Co-written and directed by Derek Cianfrance, “Blue Valentine” is a 12-year labor of love…the actors jumping in and out of other movies during the duration of the shoot. The film story also does a lot of chronological jumping from the final dissolution days to the idyllic meeting and martial beginnings. Again the lead actors had to hang in there, taking a month-long hiatus to “age,” as in “bulk up.” At times the chronological inter-cutting becomes confusing because, other than her hair length, Williams looks basically the same. Her character, Cindy, also never seems that nutso over likeable ukulele-serenading flake Dean.
Cindy has ambition.

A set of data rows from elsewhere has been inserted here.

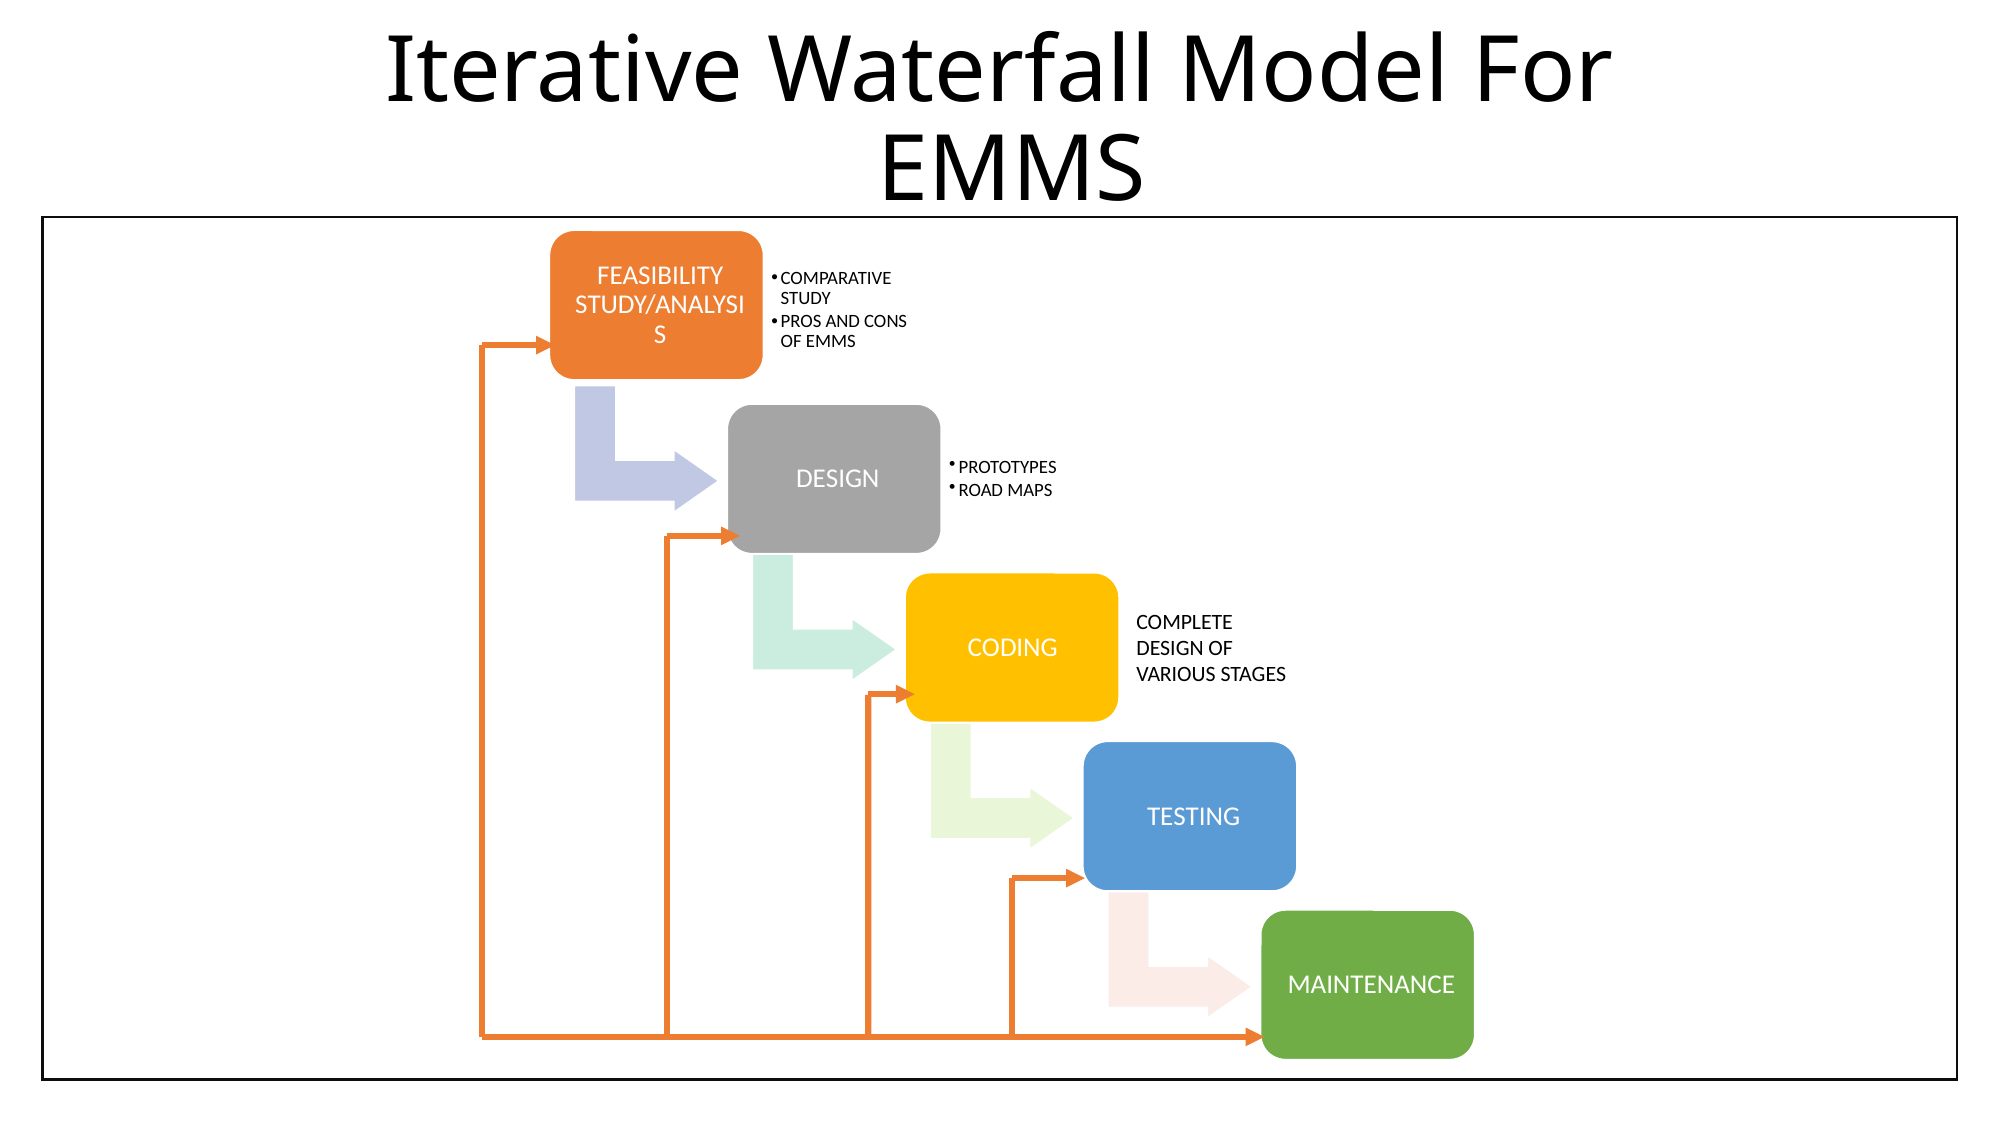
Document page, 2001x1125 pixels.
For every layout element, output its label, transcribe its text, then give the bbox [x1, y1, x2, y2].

text_box [41, 216, 1958, 1081]
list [77, 230, 1948, 1066]
title Iterative Waterfall Model For EMMS [137, 12, 1863, 216]
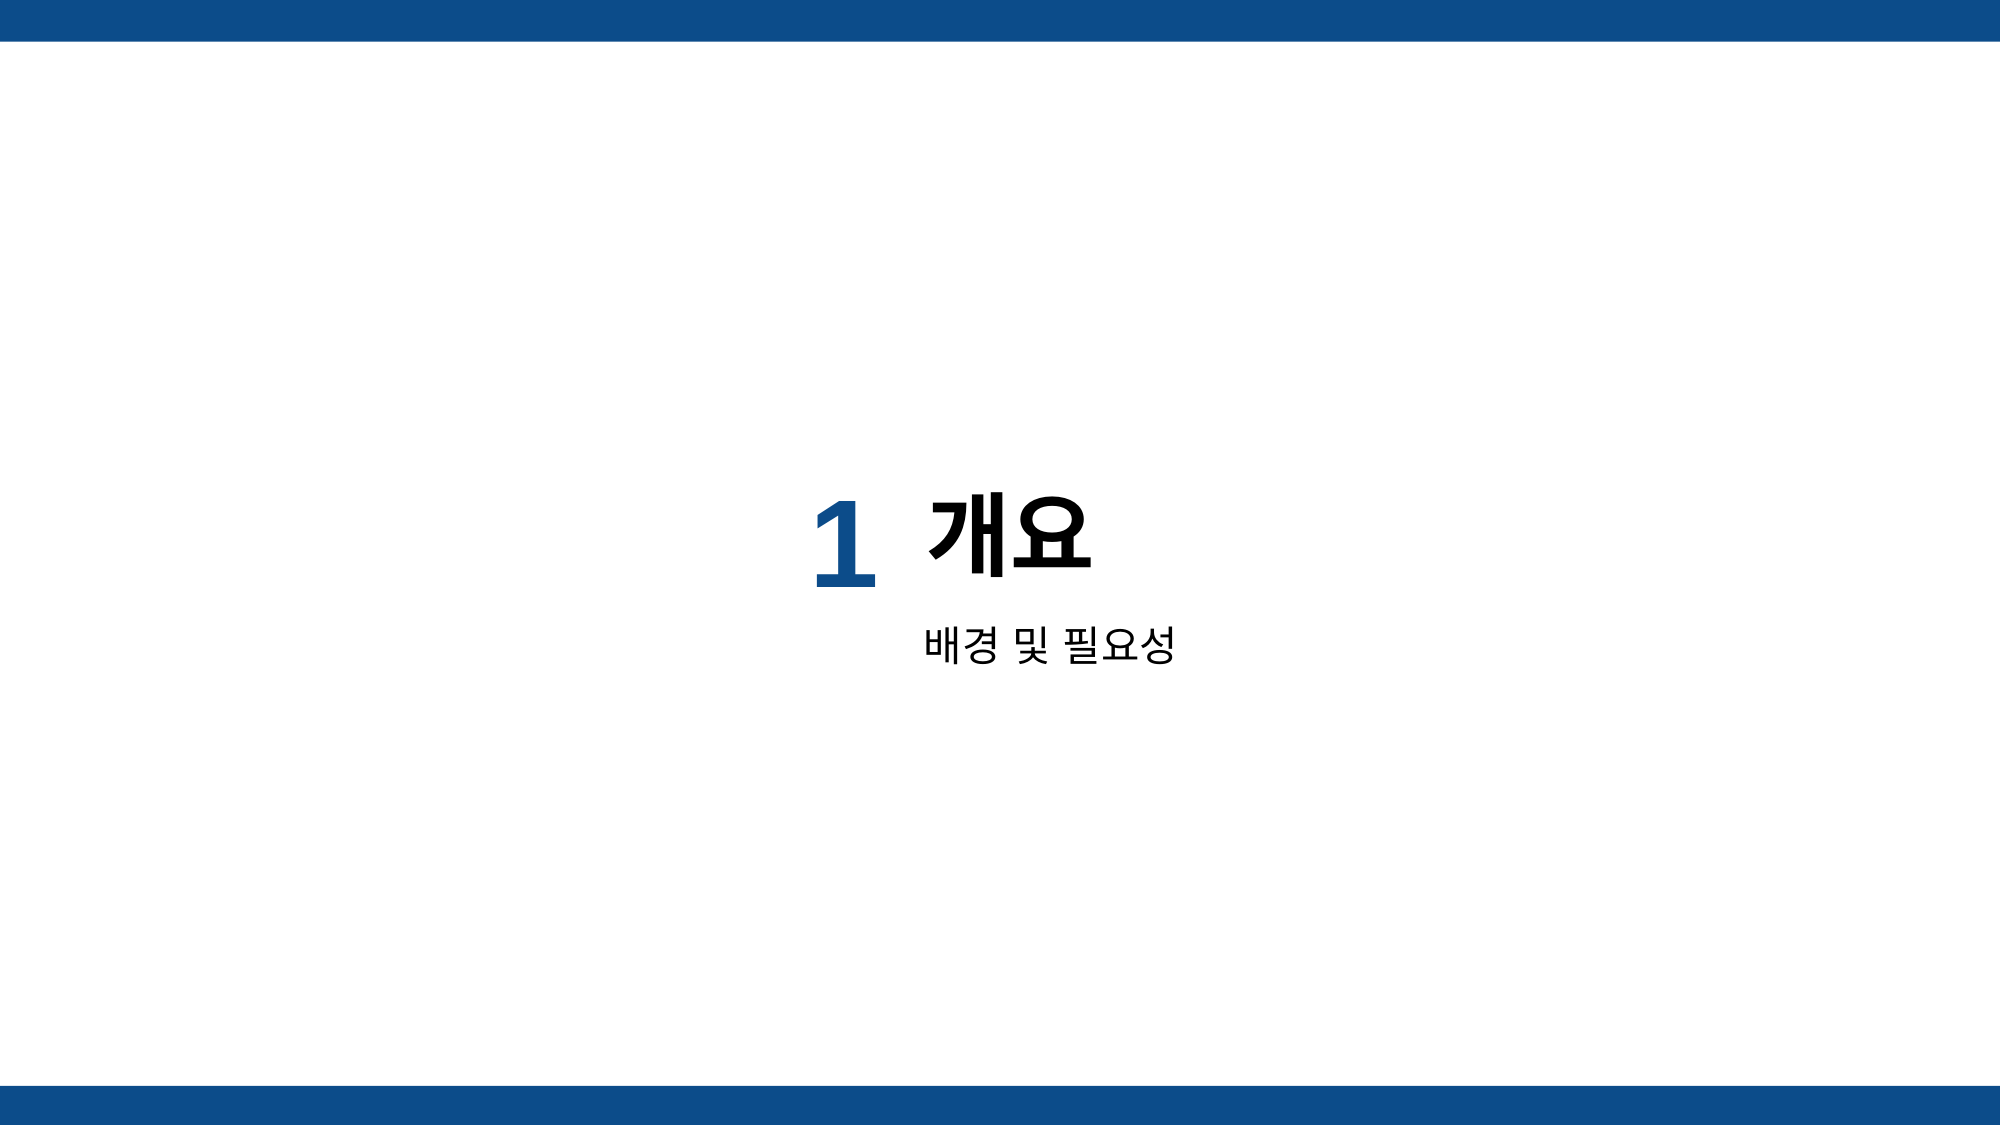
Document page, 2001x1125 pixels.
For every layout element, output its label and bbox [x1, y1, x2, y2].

text_box [793, 455, 1208, 663]
text_box [0, 1085, 2000, 1125]
text_box [0, 0, 2000, 43]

She wants to be a doctor. Dean is happy to have a job, where a morning beer won’t upset his menial labor. Nice guy that he is, he got her out of a jam and married her when she was suddenly with child, probably by bullying jock Bobby (Mike Vogel). For his good intentions, Dean gets a beating by the ex-boyfriend.

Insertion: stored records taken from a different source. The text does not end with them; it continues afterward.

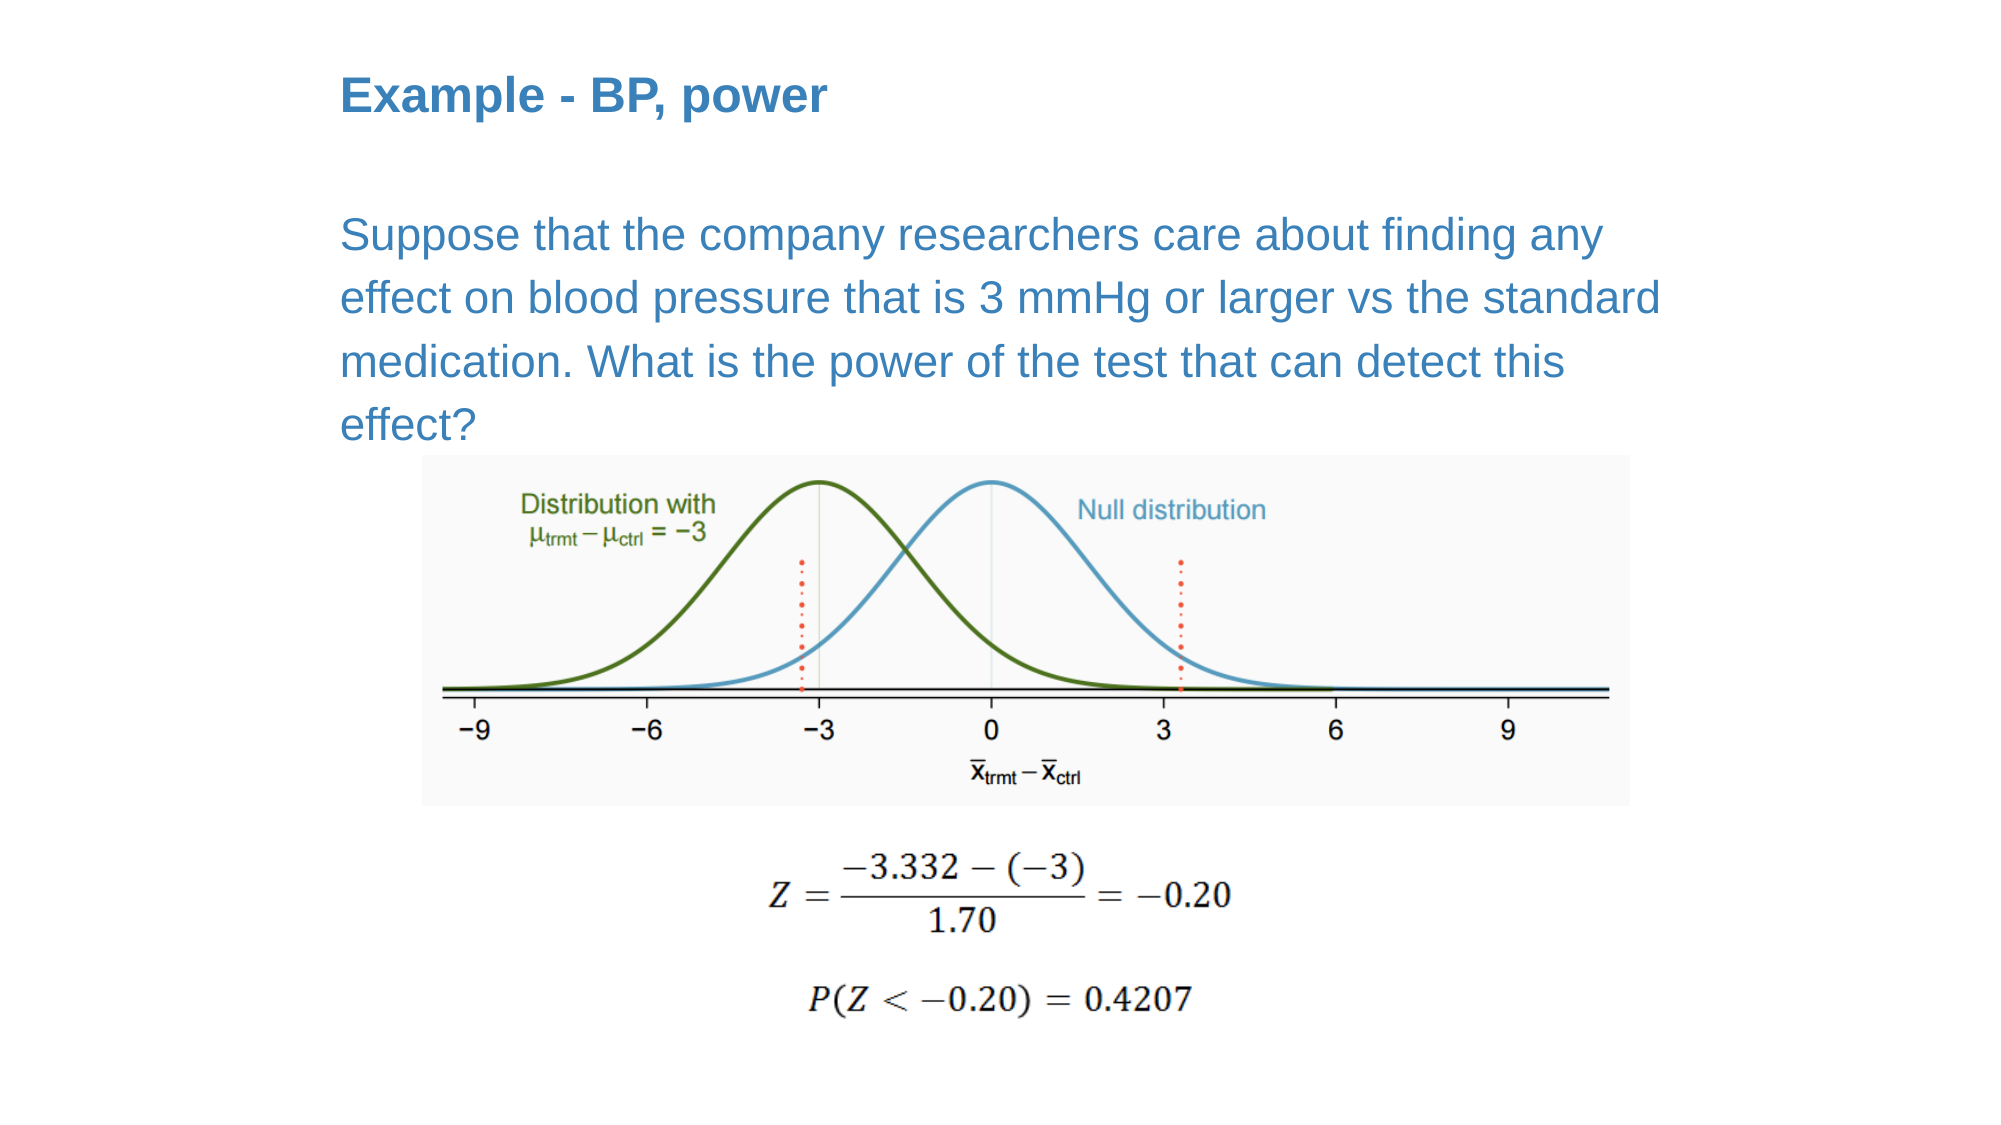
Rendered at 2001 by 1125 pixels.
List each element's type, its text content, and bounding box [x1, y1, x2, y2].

text_box Suppose that the company researchers care about finding any effect on blood pressure that is 3 mmHg or larger vs the standard medication. What is the power of the test that can detect this effect? [324, 181, 1727, 1080]
text_box Example - BP, power [324, 22, 1675, 138]
picture [422, 455, 1630, 806]
picture [755, 842, 1245, 945]
picture [794, 976, 1206, 1025]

As things go sour, Dean sets up a last-ditch sex weekend with Cindy in a love motel in the porno “Star Wars” Future Room. But Dean doesn’t get it. Cindy is already gone. When the truth hits home, he is no longer Mr. Nice Guy, sacrificing his one good quality.
Of course, the real loser is Frankie. It’s awful to know the pain she will experience. “Blue Valentine” is a powerfully-acted downer. Young lovers seeing it on “Valentine’s Day” are guaranteed a bad date.